:: What is expected ::
Using the listing below, copy every line that mentions "OpenCV".

:: Data shown ::
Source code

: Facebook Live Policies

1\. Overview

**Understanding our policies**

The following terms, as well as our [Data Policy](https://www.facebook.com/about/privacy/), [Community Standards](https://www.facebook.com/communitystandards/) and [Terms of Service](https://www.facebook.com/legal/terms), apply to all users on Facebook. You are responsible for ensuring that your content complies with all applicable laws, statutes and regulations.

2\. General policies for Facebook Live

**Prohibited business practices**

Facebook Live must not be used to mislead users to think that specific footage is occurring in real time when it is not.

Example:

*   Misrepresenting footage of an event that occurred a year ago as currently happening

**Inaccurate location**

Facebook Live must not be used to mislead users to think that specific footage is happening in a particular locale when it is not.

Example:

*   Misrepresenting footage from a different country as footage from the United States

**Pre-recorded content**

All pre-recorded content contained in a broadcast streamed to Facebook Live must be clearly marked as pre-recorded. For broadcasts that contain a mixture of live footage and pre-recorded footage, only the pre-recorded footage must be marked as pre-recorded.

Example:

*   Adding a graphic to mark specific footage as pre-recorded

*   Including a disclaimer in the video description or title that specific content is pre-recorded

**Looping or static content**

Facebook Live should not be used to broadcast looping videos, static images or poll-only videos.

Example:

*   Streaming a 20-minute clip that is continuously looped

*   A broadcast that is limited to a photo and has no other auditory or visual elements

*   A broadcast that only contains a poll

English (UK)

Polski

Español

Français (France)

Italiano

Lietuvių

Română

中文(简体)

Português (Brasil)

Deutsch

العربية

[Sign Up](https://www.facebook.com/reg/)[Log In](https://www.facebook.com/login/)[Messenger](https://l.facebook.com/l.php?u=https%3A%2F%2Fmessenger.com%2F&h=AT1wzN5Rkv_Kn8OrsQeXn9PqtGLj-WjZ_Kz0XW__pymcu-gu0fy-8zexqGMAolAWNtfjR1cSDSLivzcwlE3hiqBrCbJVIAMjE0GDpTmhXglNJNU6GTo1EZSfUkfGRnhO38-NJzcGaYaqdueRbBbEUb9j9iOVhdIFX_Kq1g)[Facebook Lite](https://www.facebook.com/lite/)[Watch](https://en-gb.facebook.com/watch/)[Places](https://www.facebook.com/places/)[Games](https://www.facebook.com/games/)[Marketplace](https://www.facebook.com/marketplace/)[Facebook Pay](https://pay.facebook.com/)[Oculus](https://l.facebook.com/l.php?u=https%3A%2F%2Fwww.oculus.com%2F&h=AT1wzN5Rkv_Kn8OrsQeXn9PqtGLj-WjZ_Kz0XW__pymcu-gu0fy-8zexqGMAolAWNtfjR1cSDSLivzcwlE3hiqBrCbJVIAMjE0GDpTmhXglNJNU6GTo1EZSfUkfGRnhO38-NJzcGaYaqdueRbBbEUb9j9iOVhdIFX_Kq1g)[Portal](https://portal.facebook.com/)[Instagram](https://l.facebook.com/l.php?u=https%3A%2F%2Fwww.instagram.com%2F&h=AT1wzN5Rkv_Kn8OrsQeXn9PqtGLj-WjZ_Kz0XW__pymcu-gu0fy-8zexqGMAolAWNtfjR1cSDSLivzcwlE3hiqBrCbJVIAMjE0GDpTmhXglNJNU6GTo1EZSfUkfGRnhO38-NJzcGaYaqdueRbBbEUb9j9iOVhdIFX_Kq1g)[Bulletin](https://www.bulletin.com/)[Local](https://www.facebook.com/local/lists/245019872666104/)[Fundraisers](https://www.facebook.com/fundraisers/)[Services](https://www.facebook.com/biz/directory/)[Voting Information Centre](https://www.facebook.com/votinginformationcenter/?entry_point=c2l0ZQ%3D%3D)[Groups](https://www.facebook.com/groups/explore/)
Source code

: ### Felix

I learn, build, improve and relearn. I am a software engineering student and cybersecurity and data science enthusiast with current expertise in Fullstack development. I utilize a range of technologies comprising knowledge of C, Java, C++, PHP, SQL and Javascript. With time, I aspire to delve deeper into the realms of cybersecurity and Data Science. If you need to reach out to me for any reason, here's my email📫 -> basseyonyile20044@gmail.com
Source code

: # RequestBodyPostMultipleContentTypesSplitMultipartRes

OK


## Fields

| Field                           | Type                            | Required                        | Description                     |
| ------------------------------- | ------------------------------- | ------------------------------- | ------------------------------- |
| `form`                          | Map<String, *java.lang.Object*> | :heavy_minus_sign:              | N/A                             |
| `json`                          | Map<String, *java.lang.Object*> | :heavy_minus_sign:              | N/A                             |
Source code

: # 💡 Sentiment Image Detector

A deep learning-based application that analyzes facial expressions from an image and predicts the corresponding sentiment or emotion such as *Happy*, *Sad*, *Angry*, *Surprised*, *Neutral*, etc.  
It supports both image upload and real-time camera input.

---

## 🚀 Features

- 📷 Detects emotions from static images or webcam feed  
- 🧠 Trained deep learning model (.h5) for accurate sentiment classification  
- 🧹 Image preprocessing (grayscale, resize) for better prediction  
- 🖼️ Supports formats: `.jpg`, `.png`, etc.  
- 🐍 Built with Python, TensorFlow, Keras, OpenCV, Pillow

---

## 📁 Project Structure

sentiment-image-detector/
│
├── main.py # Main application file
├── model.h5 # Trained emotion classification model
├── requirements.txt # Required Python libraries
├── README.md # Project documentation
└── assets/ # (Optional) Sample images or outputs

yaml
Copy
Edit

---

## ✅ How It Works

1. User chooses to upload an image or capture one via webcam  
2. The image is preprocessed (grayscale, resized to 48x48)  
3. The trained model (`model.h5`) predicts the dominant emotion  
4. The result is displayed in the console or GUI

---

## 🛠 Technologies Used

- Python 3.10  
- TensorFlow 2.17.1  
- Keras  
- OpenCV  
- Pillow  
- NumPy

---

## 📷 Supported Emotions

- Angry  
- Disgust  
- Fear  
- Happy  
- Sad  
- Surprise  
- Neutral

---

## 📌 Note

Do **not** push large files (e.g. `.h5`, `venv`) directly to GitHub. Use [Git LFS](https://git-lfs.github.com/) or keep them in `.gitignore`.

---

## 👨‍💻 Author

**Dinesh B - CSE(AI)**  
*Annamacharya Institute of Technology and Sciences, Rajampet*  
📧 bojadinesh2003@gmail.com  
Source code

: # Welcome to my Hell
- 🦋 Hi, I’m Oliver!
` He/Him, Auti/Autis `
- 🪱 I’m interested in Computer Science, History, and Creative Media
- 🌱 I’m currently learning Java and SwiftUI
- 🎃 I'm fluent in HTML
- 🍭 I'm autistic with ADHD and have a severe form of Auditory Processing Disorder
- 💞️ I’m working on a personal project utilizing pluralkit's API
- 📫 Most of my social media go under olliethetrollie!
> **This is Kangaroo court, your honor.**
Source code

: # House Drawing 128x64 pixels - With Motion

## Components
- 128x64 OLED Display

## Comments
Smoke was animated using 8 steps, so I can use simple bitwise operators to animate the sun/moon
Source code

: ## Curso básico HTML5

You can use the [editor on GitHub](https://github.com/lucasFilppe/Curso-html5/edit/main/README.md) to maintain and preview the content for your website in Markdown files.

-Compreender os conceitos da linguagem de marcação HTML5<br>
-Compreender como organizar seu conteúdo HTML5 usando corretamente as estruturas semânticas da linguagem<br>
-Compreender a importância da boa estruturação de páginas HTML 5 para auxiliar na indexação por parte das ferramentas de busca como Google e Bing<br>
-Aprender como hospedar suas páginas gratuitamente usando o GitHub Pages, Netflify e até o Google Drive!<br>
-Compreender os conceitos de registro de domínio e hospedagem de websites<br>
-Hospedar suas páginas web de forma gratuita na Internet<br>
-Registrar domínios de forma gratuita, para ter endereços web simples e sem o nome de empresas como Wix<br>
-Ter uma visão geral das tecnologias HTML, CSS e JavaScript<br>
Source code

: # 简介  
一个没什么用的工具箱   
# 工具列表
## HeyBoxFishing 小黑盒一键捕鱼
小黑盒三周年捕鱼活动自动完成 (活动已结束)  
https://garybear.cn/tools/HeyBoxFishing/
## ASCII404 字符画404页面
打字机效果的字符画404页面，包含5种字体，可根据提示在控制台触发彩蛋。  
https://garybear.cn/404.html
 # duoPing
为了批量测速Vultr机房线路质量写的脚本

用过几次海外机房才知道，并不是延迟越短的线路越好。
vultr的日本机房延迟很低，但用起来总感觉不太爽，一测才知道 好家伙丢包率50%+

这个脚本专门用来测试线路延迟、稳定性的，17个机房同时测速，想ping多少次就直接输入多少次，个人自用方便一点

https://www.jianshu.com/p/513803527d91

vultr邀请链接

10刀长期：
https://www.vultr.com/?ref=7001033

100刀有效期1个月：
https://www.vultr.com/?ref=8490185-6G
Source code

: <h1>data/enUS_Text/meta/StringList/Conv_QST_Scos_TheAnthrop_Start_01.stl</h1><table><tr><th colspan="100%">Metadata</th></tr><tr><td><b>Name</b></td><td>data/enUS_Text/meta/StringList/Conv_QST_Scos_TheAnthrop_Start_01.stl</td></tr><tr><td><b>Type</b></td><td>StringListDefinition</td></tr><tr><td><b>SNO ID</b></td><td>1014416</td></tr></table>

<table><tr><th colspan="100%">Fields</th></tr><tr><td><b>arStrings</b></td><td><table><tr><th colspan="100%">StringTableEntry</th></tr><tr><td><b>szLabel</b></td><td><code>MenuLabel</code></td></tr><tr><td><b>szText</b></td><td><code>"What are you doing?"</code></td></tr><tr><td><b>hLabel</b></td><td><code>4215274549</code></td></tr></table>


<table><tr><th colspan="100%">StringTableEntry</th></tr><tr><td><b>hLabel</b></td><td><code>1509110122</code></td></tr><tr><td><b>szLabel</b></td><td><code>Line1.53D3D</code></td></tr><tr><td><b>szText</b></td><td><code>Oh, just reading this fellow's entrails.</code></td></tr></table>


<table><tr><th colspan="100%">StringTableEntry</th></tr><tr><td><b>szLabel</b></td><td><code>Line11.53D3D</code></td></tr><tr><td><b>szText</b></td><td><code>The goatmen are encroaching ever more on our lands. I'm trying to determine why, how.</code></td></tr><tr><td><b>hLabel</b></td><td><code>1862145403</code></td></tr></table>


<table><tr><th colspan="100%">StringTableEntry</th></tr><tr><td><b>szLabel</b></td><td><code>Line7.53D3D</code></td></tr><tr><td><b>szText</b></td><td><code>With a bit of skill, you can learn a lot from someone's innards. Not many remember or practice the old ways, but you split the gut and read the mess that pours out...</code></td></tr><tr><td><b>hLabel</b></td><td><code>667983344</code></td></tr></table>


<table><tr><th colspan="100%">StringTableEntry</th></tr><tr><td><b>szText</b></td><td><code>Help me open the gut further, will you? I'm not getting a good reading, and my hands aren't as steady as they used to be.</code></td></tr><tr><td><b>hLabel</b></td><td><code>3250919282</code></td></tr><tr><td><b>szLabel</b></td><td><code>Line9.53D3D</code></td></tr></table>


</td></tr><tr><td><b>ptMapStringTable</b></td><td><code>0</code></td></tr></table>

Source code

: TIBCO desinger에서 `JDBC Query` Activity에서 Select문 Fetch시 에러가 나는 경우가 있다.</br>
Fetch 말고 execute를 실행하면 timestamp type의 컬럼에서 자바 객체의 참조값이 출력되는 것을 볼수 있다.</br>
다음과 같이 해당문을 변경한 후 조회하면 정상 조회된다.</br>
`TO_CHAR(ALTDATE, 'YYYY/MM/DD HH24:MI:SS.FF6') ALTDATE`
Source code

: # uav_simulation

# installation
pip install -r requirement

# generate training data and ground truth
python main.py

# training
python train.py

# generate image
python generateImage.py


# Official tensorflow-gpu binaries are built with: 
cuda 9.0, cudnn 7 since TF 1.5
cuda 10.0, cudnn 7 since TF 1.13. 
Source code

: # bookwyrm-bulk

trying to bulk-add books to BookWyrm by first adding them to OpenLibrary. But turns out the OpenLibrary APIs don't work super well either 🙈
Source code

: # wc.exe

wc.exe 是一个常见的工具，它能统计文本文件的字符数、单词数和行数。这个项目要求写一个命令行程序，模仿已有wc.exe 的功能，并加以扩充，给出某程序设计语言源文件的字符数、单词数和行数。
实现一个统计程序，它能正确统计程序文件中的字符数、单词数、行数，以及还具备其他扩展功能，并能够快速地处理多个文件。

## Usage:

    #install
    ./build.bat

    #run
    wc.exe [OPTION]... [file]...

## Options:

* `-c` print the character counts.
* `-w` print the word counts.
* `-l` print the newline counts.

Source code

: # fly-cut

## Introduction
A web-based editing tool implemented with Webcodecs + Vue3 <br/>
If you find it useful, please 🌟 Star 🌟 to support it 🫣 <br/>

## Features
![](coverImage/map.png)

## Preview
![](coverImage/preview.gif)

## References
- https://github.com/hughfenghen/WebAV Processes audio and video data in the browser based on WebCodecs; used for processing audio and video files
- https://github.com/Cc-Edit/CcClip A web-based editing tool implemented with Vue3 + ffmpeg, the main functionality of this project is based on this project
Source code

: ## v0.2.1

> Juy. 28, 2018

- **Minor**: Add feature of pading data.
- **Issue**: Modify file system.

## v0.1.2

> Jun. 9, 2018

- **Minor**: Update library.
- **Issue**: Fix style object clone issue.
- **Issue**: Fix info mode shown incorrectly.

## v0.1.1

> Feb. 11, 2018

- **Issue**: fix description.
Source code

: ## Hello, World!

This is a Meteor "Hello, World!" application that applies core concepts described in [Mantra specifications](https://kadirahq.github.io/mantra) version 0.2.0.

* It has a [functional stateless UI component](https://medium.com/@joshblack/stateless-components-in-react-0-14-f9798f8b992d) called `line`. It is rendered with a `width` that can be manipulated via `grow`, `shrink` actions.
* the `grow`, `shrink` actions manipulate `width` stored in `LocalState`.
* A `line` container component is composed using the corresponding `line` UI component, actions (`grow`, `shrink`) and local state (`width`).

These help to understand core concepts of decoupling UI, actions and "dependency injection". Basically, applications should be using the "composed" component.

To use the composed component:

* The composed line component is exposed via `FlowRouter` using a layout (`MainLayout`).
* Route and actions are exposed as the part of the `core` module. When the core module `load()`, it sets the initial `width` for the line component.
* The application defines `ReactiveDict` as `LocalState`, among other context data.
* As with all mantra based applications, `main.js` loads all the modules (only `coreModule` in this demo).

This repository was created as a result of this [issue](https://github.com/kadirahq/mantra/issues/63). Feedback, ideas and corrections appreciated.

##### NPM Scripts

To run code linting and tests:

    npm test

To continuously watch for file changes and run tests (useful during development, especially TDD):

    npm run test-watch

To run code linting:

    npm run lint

:: Answer section ::
- 🐍 Built with Python, TensorFlow, Keras, OpenCV, Pillow
- OpenCV  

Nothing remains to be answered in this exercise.